For web applications it is recommended that you use implicit flow authentication.

        let payload = {
            host        : <Viya server host (ex: http://my.example.com)
            clientID    : <clientid>
            redirect    : <your redirect>,
            authType    : 'implicit',
        };

        store.logon  ( payload )
            .then ( () => ...do whatever your app does ...)
            .catch( err => ...do recovery ... )

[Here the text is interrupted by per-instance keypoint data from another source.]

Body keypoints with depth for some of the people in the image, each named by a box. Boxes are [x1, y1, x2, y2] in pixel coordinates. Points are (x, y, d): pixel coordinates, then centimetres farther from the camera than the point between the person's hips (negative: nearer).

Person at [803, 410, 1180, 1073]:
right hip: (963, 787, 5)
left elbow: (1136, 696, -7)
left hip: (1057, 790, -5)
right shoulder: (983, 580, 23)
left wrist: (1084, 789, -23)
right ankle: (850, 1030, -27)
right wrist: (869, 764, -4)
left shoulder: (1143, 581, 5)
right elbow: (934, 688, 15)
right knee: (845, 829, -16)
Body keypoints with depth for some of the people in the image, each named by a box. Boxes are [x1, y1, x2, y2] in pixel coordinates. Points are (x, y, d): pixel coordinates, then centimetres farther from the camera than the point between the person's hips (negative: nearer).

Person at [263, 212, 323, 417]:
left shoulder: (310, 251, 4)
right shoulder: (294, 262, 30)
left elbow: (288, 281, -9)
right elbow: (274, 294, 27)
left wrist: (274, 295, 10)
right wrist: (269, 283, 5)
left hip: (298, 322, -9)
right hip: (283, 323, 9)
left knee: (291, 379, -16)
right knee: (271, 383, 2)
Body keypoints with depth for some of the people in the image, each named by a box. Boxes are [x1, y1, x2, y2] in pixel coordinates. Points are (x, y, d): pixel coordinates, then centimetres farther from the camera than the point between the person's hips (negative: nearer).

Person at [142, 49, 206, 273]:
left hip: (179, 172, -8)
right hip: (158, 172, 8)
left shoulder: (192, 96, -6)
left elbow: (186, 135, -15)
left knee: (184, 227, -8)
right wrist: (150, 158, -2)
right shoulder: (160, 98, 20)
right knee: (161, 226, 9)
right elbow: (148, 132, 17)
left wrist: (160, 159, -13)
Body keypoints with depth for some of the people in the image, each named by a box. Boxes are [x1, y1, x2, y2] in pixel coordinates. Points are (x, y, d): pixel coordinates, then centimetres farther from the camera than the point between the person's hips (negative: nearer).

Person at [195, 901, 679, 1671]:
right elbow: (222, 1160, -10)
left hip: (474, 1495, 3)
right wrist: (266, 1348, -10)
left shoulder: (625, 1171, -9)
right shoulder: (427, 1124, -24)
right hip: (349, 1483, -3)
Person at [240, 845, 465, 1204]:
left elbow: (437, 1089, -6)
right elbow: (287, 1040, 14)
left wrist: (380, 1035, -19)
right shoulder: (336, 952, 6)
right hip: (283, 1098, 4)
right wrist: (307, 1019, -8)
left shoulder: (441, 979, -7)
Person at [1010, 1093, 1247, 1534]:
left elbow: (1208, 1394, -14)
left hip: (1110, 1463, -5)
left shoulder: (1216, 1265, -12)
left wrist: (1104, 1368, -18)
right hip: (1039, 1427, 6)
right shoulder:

In your redirect uri pass null for the logon

store.logon(null)
.then(...)

Additional Store Methods

connection

let c = store.connection();

The connection method return information on the current connection.

{
    "type": "trusted",
    "host": "http://your-viya-host",
    "tokenType": "bearer",
    "token": "... your Oauth token ..."
}

getServices

     let services = store.getServices();

This returns the list of services including "services" specific to restAF(see below)

getService

     let services = store.getService('name of service');

This returns raf object for a service that was setup using addServices. \

setAppData and getAppData

Use this method to request restAF to store your data and to retrieve that data

    await store.setAppData( id, data )
       where
           id   - id of this data (string)
           data - an object that you want restAF to store

To retrieve the data use the getAppData method

      let mydata = store.getAppData( id );

To retieve a specific item pass

      let mydata1 = store.getAppData( id, name);

Unlike the other store api methods getAppData returns a standard javaScript object and not an immutable object.

See example appdata.js in the examples directory.

Lifecycle of restAF store

Warning The store will be lost when you close the browser session. While technically it is possible to save and restore the store this version of restAF does not support persistence.